Playing with her today & noticed um dangly parts on her...MALE!!!! She...well HE doesn't have an odor yet, but I know any day now its going to strike 

& I know I sound mean haha but don't fret anyone I'm not going to get rid of him just for being a boy & my horrible sexing skills! 

Now we just have to see if I'm right about the new baby mouse...knowing my luck these days, it will end up another male so I will have double the stink! ;D

Well heres a cute pic of the soon to be stinky boy...now known as 'Jazz'


----------



## KelseyShea (Jan 20, 2013)

Well if the other one is not a boy, then you have loooots of little mice haha. He's still super cute though! I understand being upset about the stink.


----------



## Eden10 (Aug 11, 2012)

The new little one barely just opened her eyes & they are currently not housed together. If the new one is a boy idk if I could house them together? There's a lot of controversy over whether 2 males can be kept together, I'm not sure what I will do. Jazz is super friendly so maybe it could work? He seems to miss his old cage mate.


----------



## Rumy91989 (Dec 31, 2012)

Awww! I feel your pain! Bandit and Rogue smell like rotten dorito's ALL THE TIME EVERY DAY! It got better when we put YN and shredded paper in there with them, but not too much better. No matter what we do they stink. But the cute overshadows it most of the time, lol.


----------



## Rumy91989 (Dec 31, 2012)

Also, I keep hearing conflicting things about male mice... I have mine together and they just cuddle all the time and seem much happier together, but they aren't adults yet so we'll have to see.


----------



## LightningWolf (Jun 8, 2012)

With male mice it's weird, They're one of those creatures that will suddenly turn on each other. Normally this happens around 6 to 12 weeks old. If they are brothers (or father and son, since male mice do recognize their own offspring) you have a better chance of them Not doing this, but still isn't a 100% guarantee. It can also depend on the line they came from.

in mice, the male mice living together is like a male rat not liking other rats even after being neutered and being introduced to females.

Might just be best since they Aren't related, to keep them apart. you can try to introduce them, but be very careful. Remember if they Do get along they can Not at any time be separated for more then an hour or else they'll fight each other and you have to start the whole introduction process all over again.

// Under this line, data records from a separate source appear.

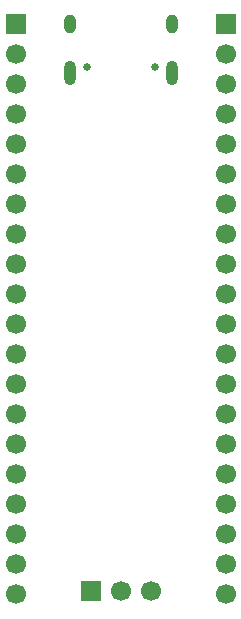
<source format=gbr>
%TF.GenerationSoftware,KiCad,Pcbnew,9.0.1*%
%TF.CreationDate,2026-01-11T04:45:37+00:00*%
%TF.ProjectId,heidi-pico,68656964-692d-4706-9963-6f2e6b696361,rev?*%
%TF.SameCoordinates,Original*%
%TF.FileFunction,Soldermask,Bot*%
%TF.FilePolarity,Negative*%
%FSLAX46Y46*%
G04 Gerber Fmt 4.6, Leading zero omitted, Abs format (unit mm)*
G04 Created by KiCad (PCBNEW 9.0.1) date 2026-01-11 04:45:37*
%MOMM*%
%LPD*%
G01*
G04 APERTURE LIST*
%ADD10R,1.700000X1.700000*%
%ADD11C,1.700000*%
%ADD12C,0.650000*%
%ADD13O,1.000000X2.100000*%
%ADD14O,1.000000X1.600000*%
G04 APERTURE END LIST*
D10*
%TO.C,J3*%
X83460000Y-75970000D03*
D11*
X83460000Y-78510000D03*
X83460000Y-81050000D03*
X83460000Y-83590000D03*
X83460000Y-86130000D03*
X83460000Y-88670000D03*
X83460000Y-91210000D03*
X83460000Y-93750000D03*
X83460000Y-96290000D03*
X83460000Y-98830000D03*
X83460000Y-101370000D03*
X83460000Y-103910000D03*
X83460000Y-106450000D03*
X83460000Y-108990000D03*
X83460000Y-111530000D03*
X83460000Y-114070000D03*
X83460000Y-116610000D03*
X83460000Y-119150000D03*
X83460000Y-121690000D03*
X83460000Y-124230000D03*
%TD*%
D10*
%TO.C,J2*%
X89810000Y-123990000D03*
D11*
X92350000Y-123990000D03*
X94890000Y-123990000D03*
%TD*%
D12*
%TO.C,J1*%
X95240000Y-79562000D03*
X89460000Y-79562000D03*
D13*
X96670000Y-80092000D03*
D14*
X96670000Y-75912000D03*
D13*
X88030000Y-80092000D03*
D14*
X88030000Y-75912000D03*
%TD*%
D10*
%TO.C,J4*%
X101240000Y-75970000D03*
D11*
X101240000Y-78510000D03*
X101240000Y-81050000D03*
X101240000Y-83590000D03*
X101240000Y-86130000D03*
X101240000Y-88670000D03*
X101240000Y-91210000D03*
X101240000Y-93750000D03*
X101240000Y-96290000D03*
X101240000Y-98830000D03*
X101240000Y-101370000D03*
X101240000Y-103910000D03*
X101240000Y-106450000D03*
X101240000Y-108990000D03*
X101240000Y-111530000D03*
X101240000Y-114070000D03*
X101240000Y-116610000D03*
X101240000Y-119150000D03*
X101240000Y-121690000D03*
X101240000Y-124230000D03*
%TD*%
M02*

</source>
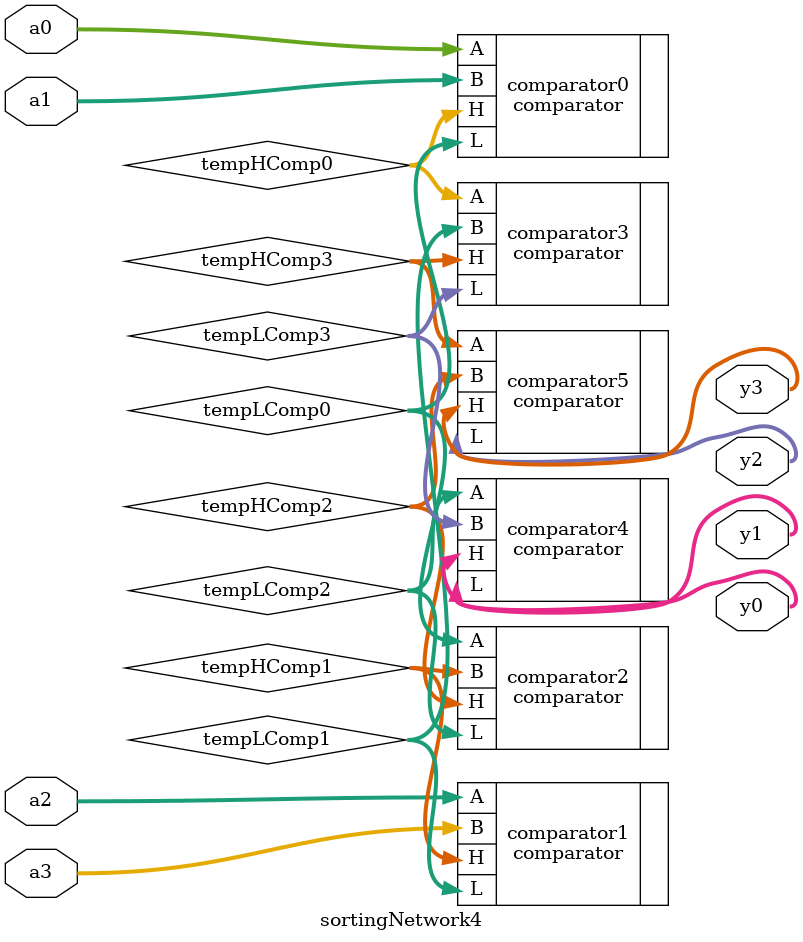
<source format=v>
module sortingNetwork4#(parameter WIDTH = 16)
(
	input [WIDTH-1:0]a0, 
	input	[WIDTH-1:0]a1,
	input	[WIDTH-1:0]a2,
	input	[WIDTH-1:0]a3,
	output [WIDTH-1:0]y0,
	output [WIDTH-1:0]y1,
	output [WIDTH-1:0]y2,
	output [WIDTH-1:0]y3
);

wire [WIDTH-1:0] tempLComp0;
wire [WIDTH-1:0] tempLComp1;
wire [WIDTH-1:0] tempLComp2;
wire [WIDTH-1:0] tempLComp3;

wire [WIDTH-1:0] tempHComp0;
wire [WIDTH-1:0] tempHComp1;
wire [WIDTH-1:0] tempHComp2;
wire [WIDTH-1:0] tempHComp3;

comparator#(.WIDTH(WIDTH)) comparator0
(
	.A(a0),
	.B(a1),
	.L(tempLComp0),
	.H(tempHComp0)
);

comparator#(.WIDTH(WIDTH)) comparator1
(
	.A(a2),
	.B(a3),
	.L(tempLComp1),
	.H(tempHComp1)
);

comparator#(.WIDTH(WIDTH)) comparator2
(
	.A(tempLComp0),
	.B(tempHComp1),
	.L(tempLComp2),
	.H(tempHComp2)
);

comparator#(.WIDTH(WIDTH)) comparator3
(
	.A(tempHComp0),
	.B(tempLComp1),
	.L(tempLComp3),
	.H(tempHComp3)
);
comparator#(.WIDTH(WIDTH)) comparator4
(
	.A(tempLComp2),
	.B(tempLComp3),
	.L(y0),
	.H(y1)
);

comparator#(.WIDTH(WIDTH)) comparator5
(
	.A(tempHComp3),
	.B(tempHComp2),
	.L(y2),
	.H(y3)
);

endmodule


</source>
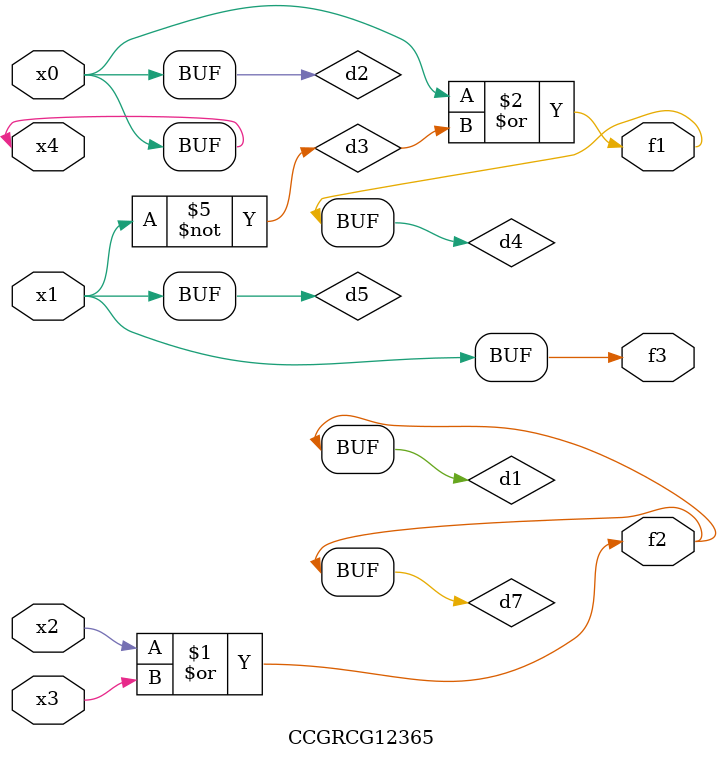
<source format=v>
module CCGRCG12365(
	input x0, x1, x2, x3, x4,
	output f1, f2, f3
);

	wire d1, d2, d3, d4, d5, d6, d7;

	or (d1, x2, x3);
	buf (d2, x0, x4);
	not (d3, x1);
	or (d4, d2, d3);
	not (d5, d3);
	nand (d6, d1, d3);
	or (d7, d1);
	assign f1 = d4;
	assign f2 = d7;
	assign f3 = d5;
endmodule

</source>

Why don't you just call Jazz, Aladdin? Oh and if your curious he looks like a brindled mouse  Sorry since we were trying to figure out what color he was.


----------



## Eden10 (Aug 11, 2012)

Yeh we thought about Aladdin but my 3yr old...seeing as they are her mice has a hard time pronouncing it lol. & thanks for the colouring...the patches are agouti he's really pretty, as is the newbie Aussie. At least her name is unisex just incase lol. If she is a girl...then I will have to get her a friend won't I? Before we cross that bridge tho...I will be sure to study up on how to sex baby mice LOL! I am NOT trying to breed them...when I am in the back at my work its so hard to breathe because of the smell coming from the mice racks! Sooooooooo stinky!!!


----------



## LightningWolf (Jun 8, 2012)

Well, if it ends up being a she you Could neuter Jazz. it's hard to get a vet to do it since mice don't live long, but I've seen people do it. Would also help with the smell.


----------